Outside the cosy publicly funded academic bubble, however, it seems that, far from being a reaction to the financial Armageddon, the poster has been selling steadily since, errr, 2001 when the proprietors of Barter Books in Northumberland, having found an old copy, started to sell reprints of it.

It seems some in the media are still getting worked up into a panic over the current recession. Perhaps those reporting on the poster’s success should heed its message.


Time for Some Courage, Gordon

22nd June, 2009

So it seems a Summer of Discontent awaits us:

Wildcat strikes spread across Britain today as another 500 contractors walked out in a show of sympathy for workers sacked at the Total oil refinery in Lincolnshire.

An estimated 2,000 workers from refineries, gas plants and nuclear sites failed to turn up for work today in unofficial industrial action after the French oil giant dismissed 650 contractors last week.

Will Gordon try to pull back a few points by dealing firmly with such unofficial – nay illegal – action by trade unions? Fat chance. Firstly, a Labour Party on the brink of financial collapse needs every penny it can get from the unions. Secondly, courage, to Gordon Brown, is just the title of a book he “wrote” once. Thirdly, as Iain Dale has pointed out, standing up for what is right isn’t exactly Brown’s thing, is it?

Time to move into jerry cans, methinks.


Taking Auntie’s Shilling

16th June, 2009

Auntie Beeb herself reports:

The BBC could be made to share part of the television licence fee with commercial rivals under government plans to be announced later.

No no no. The problem with the licence fee is not that it doesn’t benefit commercial broadcasters, it’s that it is an anachronistic, unnecessary, anti-competitive dinosaur designed from the days when there was only one broadcaster, transmitting for a few hours in the evening, with continuity announcers dressed in full dinner jacket – even on the radio wireless.

That fact is that today there is no good reason for any broadcaster being publicly subsidised. The basic question remains unanswered: if the BBC is so good, why do they need to force viewers to pay for it?

Instead of exposing the BBC to the real world of commercial pressures, without the protection of their extortion unique method of funding, Labour want to expand the licence fee’s benefit to the commercial broadcasters. In what is yet another state bail-out by another name, it may also have the effect of expending the licence fee payroll vote. Whatever the public pronouncements from Broadcasting House, licence fee proponents are probably quite pleased that their constituency will be so expanded.

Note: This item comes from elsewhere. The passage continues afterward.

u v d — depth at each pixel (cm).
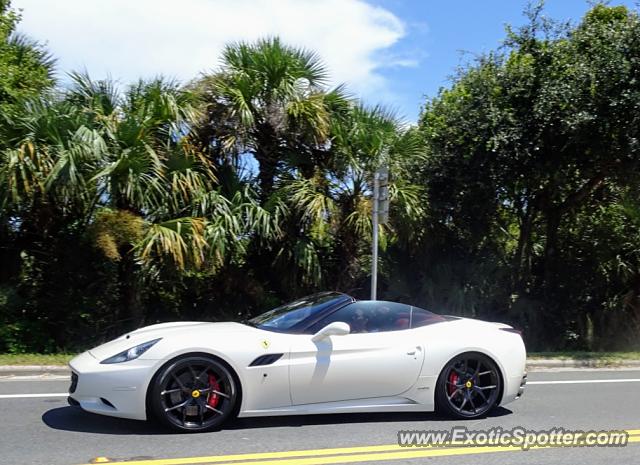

And yes, I’m quite aware that the Conservatives were proposing something strangely similar over a year ago (though more recently we’ve simply tried to freeze the fee). Frankly, it’s one policy of ours I’d rather Labour didn’t nick.


It’s Registration Time

11th June, 2009

And so we have chapter one in the textbook of how to create your own overbearing authoritarian state:

A review of home education in England is expected to recommend a national registration scheme for home educators.

It is also expected to say local authorities should have the right to visit any child taught at home.

The government commissioned a review to find out whether local councils were monitoring home educated children, or offering parents enough support.

But the government has also been concerned that home education could be a cover for abuse.

After all, we’ve got all the classic boxes ticked:

You have your bogeyman: in this case, paedophiles (“the government has also been concerned that home education could be a cover for abuse”). Well, I suppose “terrorism” or “climate change” wouldn’t really scan.

You also have the modern approach to the tired old principle of innocent until proven guilty, in that parents are apparently guilty of child abuse unless a state inspector has proved otherwise (or more likely, in practice, ticked a box to say so.)

Then there’s the special brand of newspeak: “The government … wants local authorities to provide better support to home educating parents.” Yep, because home-schooling parents were so enamoured of local authority support that they, errr, opted out of the local education authority’s service.